WHEELING - The Wheeling Jesuit University men's and women's swim team has seen a lot of success over the years. New coach Mike Meyers wants to make sure that success continues.
"There's been a good tradition of hard work and dedication here," Meyers said. "This particular team really impressed me when I looked at the results of their conference meet and what they were able to do. They're very self motivated, very dedicated and just a nice group of kids. I'm really happy to be associated with them."
Last year the men's team easily captured their third-straight Appalachian Swimming and Diving Conference Championship while the women's team also took the conference crown after back-to-back runner-up finishes in 2010 and 2011.
"I want to take it to the next level," Meyers said. "The school has had tremendous success in the past. They were national champions a few years ago. I think we can attract the caliber of athlete that we need to get to the (NCAA) Division II nationals. Eventually within three years we can score. It's one thing to get to the meet, but it's another thing to get on the podium."

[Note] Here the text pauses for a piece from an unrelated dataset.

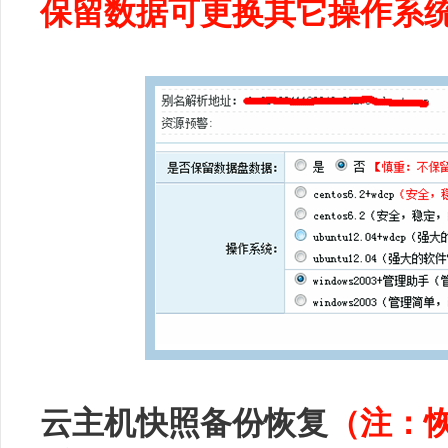
保留数据可更换其它操作系
云主机快照备份恢复
（注：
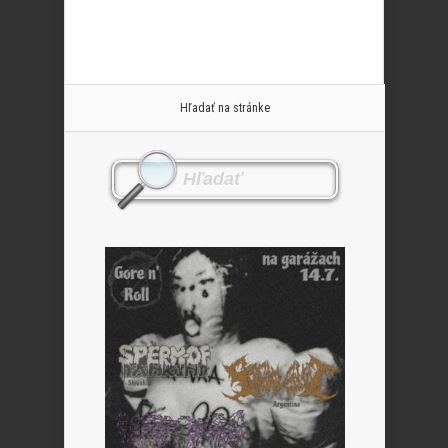
Hľadať na stránke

Meyers is well aware of what it takes to get to the top of the podium. A 1974 graduate from West Liberty, he was named National Association of Intercollegiate Athletics (NAIA) All-American in 13 events, WVIAC All-Conference in 16 events and still holds records for 10 events.
Not only does Meyers want his swimmers to excel in the pool, but in the classroom as well.
"The primary goal is we'd like to make the NCAA Academic All-American team. The entire team has to perform in the classroom in order to get this honor. Everybody gets a really nice All-American certificate. You have to pull a 3.2 cumulative GPA for the whole team. It's always been a goal of mine, even at Chatham (University). It's going to be a goal of mine here. At the end of the day the kids are here to get a degree. Swimming is the fun part."
Meyers started the women's swimming program at Chatham University, and his team earned Academic All-American honors for five consecutive years. He also developed the university's water polo program, which hit the books as much as they did the pool. The water polo team achieved the highest team grade point average in the nation, spanning all three NCAA Divisions.
Meyers would also be opened to create a water polo program at WJU, but doesn't think the facility is quite right.
"I think we're too shallow," he said. "We're only four feet deep here. If it were six foot the whole way it'd be a great opportunity. It really isn't wide enough either. We'll see. If there is interest and if (WJU Athletic Director) Danny (Sancomb) has an interest we can always look at it. But I don't think the pool is the right pool."
For now though, Meyers is pleased to be where he's at.
"I'm very happy to be here. I like the direction that President Byers has taken the university. He's paid a lot of attention to the athletes and the athletic coaches. He's very interested. I also like the mission of the school. It fits in with my own set of values.
"The kids have been tremendous. They've welcomed me into their little family. We'll see how it goes. I'm sure we're going to get along great. We're all on the same page and are heading in the right direction."